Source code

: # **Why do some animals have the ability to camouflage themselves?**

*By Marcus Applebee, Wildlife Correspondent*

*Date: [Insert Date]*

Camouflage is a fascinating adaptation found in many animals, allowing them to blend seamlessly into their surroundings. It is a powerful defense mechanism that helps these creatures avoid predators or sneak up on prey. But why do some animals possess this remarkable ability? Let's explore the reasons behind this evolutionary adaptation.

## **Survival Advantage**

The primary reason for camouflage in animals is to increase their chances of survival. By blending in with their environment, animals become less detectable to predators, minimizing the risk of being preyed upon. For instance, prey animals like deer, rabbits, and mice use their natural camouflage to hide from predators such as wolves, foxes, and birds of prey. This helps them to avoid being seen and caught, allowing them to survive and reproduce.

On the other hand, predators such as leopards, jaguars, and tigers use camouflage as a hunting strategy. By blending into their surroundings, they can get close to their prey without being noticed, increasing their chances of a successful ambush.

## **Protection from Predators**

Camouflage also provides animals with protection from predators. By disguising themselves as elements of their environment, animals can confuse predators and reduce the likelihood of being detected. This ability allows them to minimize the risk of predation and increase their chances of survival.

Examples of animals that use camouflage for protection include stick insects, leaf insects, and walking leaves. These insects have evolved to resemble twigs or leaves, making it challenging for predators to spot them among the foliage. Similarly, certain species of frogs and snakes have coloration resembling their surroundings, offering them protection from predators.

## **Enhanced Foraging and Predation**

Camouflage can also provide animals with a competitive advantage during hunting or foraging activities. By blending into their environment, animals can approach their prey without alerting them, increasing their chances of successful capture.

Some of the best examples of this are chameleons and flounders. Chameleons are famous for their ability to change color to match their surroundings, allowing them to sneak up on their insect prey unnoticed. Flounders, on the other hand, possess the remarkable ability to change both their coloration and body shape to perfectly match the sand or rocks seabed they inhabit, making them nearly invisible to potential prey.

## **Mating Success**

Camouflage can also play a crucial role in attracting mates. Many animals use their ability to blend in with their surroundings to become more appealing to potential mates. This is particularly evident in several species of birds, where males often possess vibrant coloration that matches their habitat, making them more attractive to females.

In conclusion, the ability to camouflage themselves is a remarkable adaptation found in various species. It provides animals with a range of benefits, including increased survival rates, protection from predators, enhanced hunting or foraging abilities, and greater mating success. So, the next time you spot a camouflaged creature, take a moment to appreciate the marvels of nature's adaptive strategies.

-- -- --

Would you set down all of the entries again, word for word?

Expected output.
Source code

: # **Why do some animals have the ability to camouflage themselves?**

*By Marcus Applebee, Wildlife Correspondent*

*Date: [Insert Date]*

Camouflage is a fascinating adaptation found in many animals, allowing them to blend seamlessly into their surroundings. It is a powerful defense mechanism that helps these creatures avoid predators or sneak up on prey. But why do some animals possess this remarkable ability? Let's explore the reasons behind this evolutionary adaptation.

## **Survival Advantage**

The primary reason for camouflage in animals is to increase their chances of survival. By blending in with their environment, animals become less detectable to predators, minimizing the risk of being preyed upon. For instance, prey animals like deer, rabbits, and mice use their natural camouflage to hide from predators such as wolves, foxes, and birds of prey. This helps them to avoid being seen and caught, allowing them to survive and reproduce.

On the other hand, predators such as leopards, jaguars, and tigers use camouflage as a hunting strategy. By blending into their surroundings, they can get close to their prey without being noticed, increasing their chances of a successful ambush.

## **Protection from Predators**

Camouflage also provides animals with protection from predators. By disguising themselves as elements of their environment, animals can confuse predators and reduce the likelihood of being detected. This ability allows them to minimize the risk of predation and increase their chances of survival.

Examples of animals that use camouflage for protection include stick insects, leaf insects, and walking leaves. These insects have evolved to resemble twigs or leaves, making it challenging for predators to spot them among the foliage. Similarly, certain species of frogs and snakes have coloration resembling their surroundings, offering them protection from predators.

## **Enhanced Foraging and Predation**

Camouflage can also provide animals with a competitive advantage during hunting or foraging activities. By blending into their environment, animals can approach their prey without alerting them, increasing their chances of successful capture.

Some of the best examples of this are chameleons and flounders. Chameleons are famous for their ability to change color to match their surroundings, allowing them to sneak up on their insect prey unnoticed. Flounders, on the other hand, possess the remarkable ability to change both their coloration and body shape to perfectly match the sand or rocks seabed they inhabit, making them nearly invisible to potential prey.

## **Mating Success**

Camouflage can also play a crucial role in attracting mates. Many animals use their ability to blend in with their surroundings to become more appealing to potential mates. This is particularly evident in several species of birds, where males often possess vibrant coloration that matches their habitat, making them more attractive to females.

In conclusion, the ability to camouflage themselves is a remarkable adaptation found in various species. It provides animals with a range of benefits, including increased survival rates, protection from predators, enhanced hunting or foraging abilities, and greater mating success. So, the next time you spot a camouflaged creature, take a moment to appreciate the marvels of nature's adaptive strategies.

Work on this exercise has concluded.